Ore’s spokesperson noted, “The French project was not designed as a performance optimisation or benchmarking exercise, and EDF is not publishing detailed performance metrics such as round‑trip efficiency (RTE), degradation rates, or dispatch profiles from the pilot. What can be said is that the system operated as intended over the assessment period, providing EDF with the data needed to evaluate technical feasibility and operational characteristics of iron‑air storage in a real utility setting.”

Regarding cost comparisons with lithium‑ion, they said:

“Ore Energy is not publishing project‑specific cost or LCOS figures at this stage. That’s in part because it varies greatly depending on the context, use case, and geography. That said, Ore will be able to achieve an LCOS significantly lower than lithium‑ion storage systems at long‑duration.”

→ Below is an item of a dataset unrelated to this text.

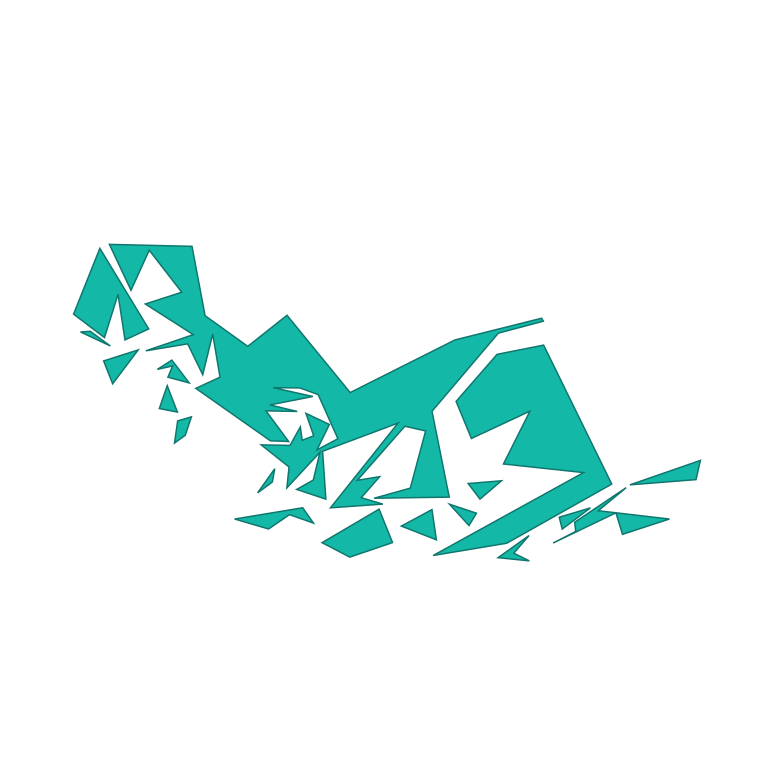 SVG path tracing the border of Magallanes y Antártica Chilena, rotated 332°
{"feature_id": "CHL-2692", "entity_name": "Magallanes y Antártica Chilena", "entity_type": "Region", "adm_level": 1, "iso_a3": "CHL", "parent_name": "Chile", "parent_adm1": "", "projection": "equal_earth", "projection_center": [-72.604, -52.278], "detail": "medium", "context": "isolated", "style": "filled", "palette": "teal", "viewbox_px": 768, "rotation_deg": 332, "n_neighbors": 0, "source": "natural_earth", "source_scale": "10m", "svg_char_len": 1976}
<svg xmlns="http://www.w3.org/2000/svg" viewBox="0 0 768 768"><g transform="rotate(332 384 384)"><path d="M279.1,172.3L258.1,239.7L281.4,286.8L330.6,277.8L350.1,375.7L467.3,378.4L554.0,399.9L554.2,403.3L508.8,392.8L413.6,430.6L388.5,514.5L321.6,480.2L358.3,488.3L398.7,445.0L382.6,431.1L315.2,456.5L336.7,463.8L310.5,473.7L326.6,489.5L278.6,468.2L378.1,425.1L298.2,414.6L278.6,458.4L257.4,436.1L276.5,435.6L295.4,414.2L249.5,430.1L261.2,412.7L247.0,380.1L272.2,394.1L290.0,382.6L285.3,395.3L297.6,396.7L301.3,373.3L316.8,394.1L293.9,410.7L317.6,410.7L320.9,362.4L307.9,348.0L284.4,335.2L315.3,361.6L273.4,348.9L294.5,367.5L267.2,352.3L272.8,390.0L257.0,380.8L215.8,299.5L242.4,301.0L256.2,259.5L228.3,290.7L229.5,256.4L189.3,242.9L238.8,250.9L210.8,201.3L248.5,208.0L239.5,155.7L204.6,182.5L207.1,131.8L279.1,172.3ZM538.1,579.3L417.7,582.2L346.9,558.5L518.6,555.9L451.9,510.7L500.1,476.5L435.6,473.1L439.5,433.2L497.8,410.9L543.2,424.6L538.1,579.3ZM159.0,211.8L142.7,176.6L196.8,130.8L202.1,224.9L176.0,223.5L191.3,179.9L159.0,211.8ZM572.6,637.2L524.0,628.7L528.3,606.6L458.7,603.8L484.1,604.2L487.4,595.6L549.2,589.2L513.7,596.5L572.6,637.2ZM317.1,528.0L272.5,520.8L254.8,495.0L320.9,492.2L317.1,528.0ZM614.6,614.9L553.8,588.5L627.5,600.0L614.6,614.9ZM411.6,511.4L442.3,524.6L414.7,530.7L411.6,511.4ZM254.1,455.1L256.4,473.7L239.2,455.0L214.0,457.8L188.7,433.1L254.1,455.1ZM392.6,548.9L385.4,520.9L405.0,541.5L392.6,548.9ZM357.1,546.2L332.6,517.6L367.4,517.4L357.1,546.2ZM183.0,238.5L144.5,256.4L147.3,232.0L183.0,238.5ZM191.8,283.7L188.4,311.8L174.1,300.2L191.8,283.7ZM247.8,407.5L239.4,418.1L221.3,420.8L247.8,407.5ZM419.2,594.3L429.3,608.4L403.2,590.9L440.9,585.9L419.2,594.3ZM212.5,291.6L196.4,276.6L205.8,268.8L190.8,264.7L207.9,263.3L212.5,291.6ZM473.2,595.8L476.2,583.9L508.1,590.3L473.2,595.8ZM160.2,221.9L140.5,195.6L149.4,199.6L160.2,221.9ZM198.5,322.6L184.4,336.0L171.3,337.8L184.5,319.7L198.5,322.6Z" fill="#14b8a6" stroke="#0f766e" stroke-width="1.5"/></g></svg>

They added, “At a directional level, iron‑air systems are not designed to compete with lithium‑ion on short‑duration applications (< 12 hours). Their value proposition is in longer‑duration storage, where lithium‑ion costs scale linearly with duration and become less economical. Because iron and air are abundant, low‑cost materials, iron‑air systems are widely modelled as having lower marginal cost per additional hour of storage beyond the 8–12 hour range. That’s the segment this technology is designed to address.”

Ore Energy is not the first or only company to utilise iron‑air technology. US startup Form Energy is also developing a proprietary iron‑air battery technology that operates through the reversible oxidation (rusting) of iron during discharge. Form Energy, established from MIT labs and led by ex‑Tesla Energy executive Mateo Jaramillo, asserts that its battery can be produced inexpensively with abundant materials, providing a practical ‘multi‑day’ energy storage solution for the grid. The company broke ground on its first project in Cambridge, Minnesota, US, in 2024 and opened a factory in West Virginia the following year.

In the same year, developer FuturEnergy Ireland announced its intentions to build Europe’s first iron‑air BESS. The joint‑venture between state‑owned forestry business Coillte and electricity generation, transmission, and distribution company ESB filed a planning application for the Ballynahone Energy Storage project with Donegal County Council, which granted permission for the project next to Trillick Substation, near Buncrana in County Donegal.

US startup Noon Energy recently launched a 100‑hour+ demonstration project after emerging from stealth mode, using a reversible solid‑oxide fuel‑cell battery.

Ore’s spokesperson highlighted the difference of the company’s technology:

“Ore Energy’s approach to system architecture and modularity (including how iron‑air cells are packaged, daisy‑chained, and controlled within a containerised system to achieve higher MWh capacity) is unique, complemented by a portfolio of granted and pending patents covering aspects of chemistry, mechanical design and electronics. Ore is also the only iron‑air LDES company operating in Europe.”

Additionally, they pointed out that Ore Energy’s systems are manufactured in‑house at the company’s headquarters in Amsterdam. Ore is exploring options in Germany and the Netherlands for its “first‑of‑a‑kind” manufacturing facility, planned to start operations in 2027.